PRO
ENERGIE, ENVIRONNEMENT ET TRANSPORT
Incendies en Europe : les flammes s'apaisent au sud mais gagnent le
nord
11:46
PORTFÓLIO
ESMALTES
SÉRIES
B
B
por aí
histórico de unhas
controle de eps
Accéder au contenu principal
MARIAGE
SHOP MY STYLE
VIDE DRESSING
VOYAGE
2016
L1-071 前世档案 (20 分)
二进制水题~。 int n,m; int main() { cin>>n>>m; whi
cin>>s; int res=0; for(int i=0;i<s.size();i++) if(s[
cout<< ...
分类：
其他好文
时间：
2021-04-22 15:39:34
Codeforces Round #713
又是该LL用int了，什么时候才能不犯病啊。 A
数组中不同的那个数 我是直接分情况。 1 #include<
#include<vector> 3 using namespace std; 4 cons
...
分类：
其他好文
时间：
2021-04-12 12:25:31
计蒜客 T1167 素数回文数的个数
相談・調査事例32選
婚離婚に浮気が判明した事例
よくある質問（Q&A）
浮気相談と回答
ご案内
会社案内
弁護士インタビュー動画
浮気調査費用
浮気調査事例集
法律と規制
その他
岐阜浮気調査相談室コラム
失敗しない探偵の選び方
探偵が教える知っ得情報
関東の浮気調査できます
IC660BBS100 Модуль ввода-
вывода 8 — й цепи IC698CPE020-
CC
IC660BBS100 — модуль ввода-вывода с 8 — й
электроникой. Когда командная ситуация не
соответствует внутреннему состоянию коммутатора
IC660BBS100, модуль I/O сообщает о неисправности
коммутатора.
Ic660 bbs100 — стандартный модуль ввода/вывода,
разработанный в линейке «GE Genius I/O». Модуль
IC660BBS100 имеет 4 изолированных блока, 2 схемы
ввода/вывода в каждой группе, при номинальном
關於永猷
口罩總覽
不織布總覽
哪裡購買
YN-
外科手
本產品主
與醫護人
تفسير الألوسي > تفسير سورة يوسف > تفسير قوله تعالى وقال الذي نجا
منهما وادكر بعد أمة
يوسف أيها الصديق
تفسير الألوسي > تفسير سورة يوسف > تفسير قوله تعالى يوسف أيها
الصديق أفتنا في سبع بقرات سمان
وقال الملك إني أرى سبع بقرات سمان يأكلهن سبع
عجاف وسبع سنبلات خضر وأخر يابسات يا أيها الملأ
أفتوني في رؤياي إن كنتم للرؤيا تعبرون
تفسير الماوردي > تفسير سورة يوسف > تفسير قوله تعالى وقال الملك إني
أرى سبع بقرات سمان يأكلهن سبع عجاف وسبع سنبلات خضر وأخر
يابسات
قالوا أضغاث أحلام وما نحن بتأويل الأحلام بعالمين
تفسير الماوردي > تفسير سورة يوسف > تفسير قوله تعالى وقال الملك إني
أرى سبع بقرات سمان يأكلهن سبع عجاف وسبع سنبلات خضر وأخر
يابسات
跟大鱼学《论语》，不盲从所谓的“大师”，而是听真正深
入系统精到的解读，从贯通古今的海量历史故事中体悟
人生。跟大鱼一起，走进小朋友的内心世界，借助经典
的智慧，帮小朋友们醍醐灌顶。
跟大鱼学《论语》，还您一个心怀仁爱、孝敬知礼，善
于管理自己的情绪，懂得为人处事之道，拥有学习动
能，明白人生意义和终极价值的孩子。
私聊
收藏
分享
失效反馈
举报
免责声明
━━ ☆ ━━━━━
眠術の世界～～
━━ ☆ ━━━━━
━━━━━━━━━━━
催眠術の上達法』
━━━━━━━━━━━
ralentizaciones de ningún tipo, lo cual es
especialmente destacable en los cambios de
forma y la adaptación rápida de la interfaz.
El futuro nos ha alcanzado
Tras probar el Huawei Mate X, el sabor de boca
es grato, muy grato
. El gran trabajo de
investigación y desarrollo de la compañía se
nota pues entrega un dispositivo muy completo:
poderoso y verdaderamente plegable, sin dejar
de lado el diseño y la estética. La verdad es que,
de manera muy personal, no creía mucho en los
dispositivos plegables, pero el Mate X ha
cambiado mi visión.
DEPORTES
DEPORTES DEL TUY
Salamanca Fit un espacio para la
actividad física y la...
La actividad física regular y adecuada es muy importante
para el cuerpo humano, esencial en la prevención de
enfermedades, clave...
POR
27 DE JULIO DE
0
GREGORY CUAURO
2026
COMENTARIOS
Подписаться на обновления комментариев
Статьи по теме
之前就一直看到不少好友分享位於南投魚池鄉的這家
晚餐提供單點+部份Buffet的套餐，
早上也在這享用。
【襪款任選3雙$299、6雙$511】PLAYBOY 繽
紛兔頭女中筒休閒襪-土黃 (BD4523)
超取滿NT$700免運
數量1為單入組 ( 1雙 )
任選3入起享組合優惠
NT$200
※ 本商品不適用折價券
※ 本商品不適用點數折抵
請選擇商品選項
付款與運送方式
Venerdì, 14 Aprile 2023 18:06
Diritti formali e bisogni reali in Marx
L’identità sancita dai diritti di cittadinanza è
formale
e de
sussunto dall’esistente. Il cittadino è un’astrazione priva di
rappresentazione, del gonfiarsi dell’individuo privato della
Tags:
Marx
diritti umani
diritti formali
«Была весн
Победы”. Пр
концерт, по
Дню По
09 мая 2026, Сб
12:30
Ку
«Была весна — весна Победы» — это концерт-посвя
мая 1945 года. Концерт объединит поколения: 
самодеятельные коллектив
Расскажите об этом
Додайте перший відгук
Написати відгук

* Task item: Please pick out every line in the records above that contains the word "跟大鱼学", with case counting, and copy each of those lines.

* Answer space:
跟大鱼学《论语》，不盲从所谓的“大师”，而是听真正深
跟大鱼学《论语》，还您一个心怀仁爱、孝敬知礼，善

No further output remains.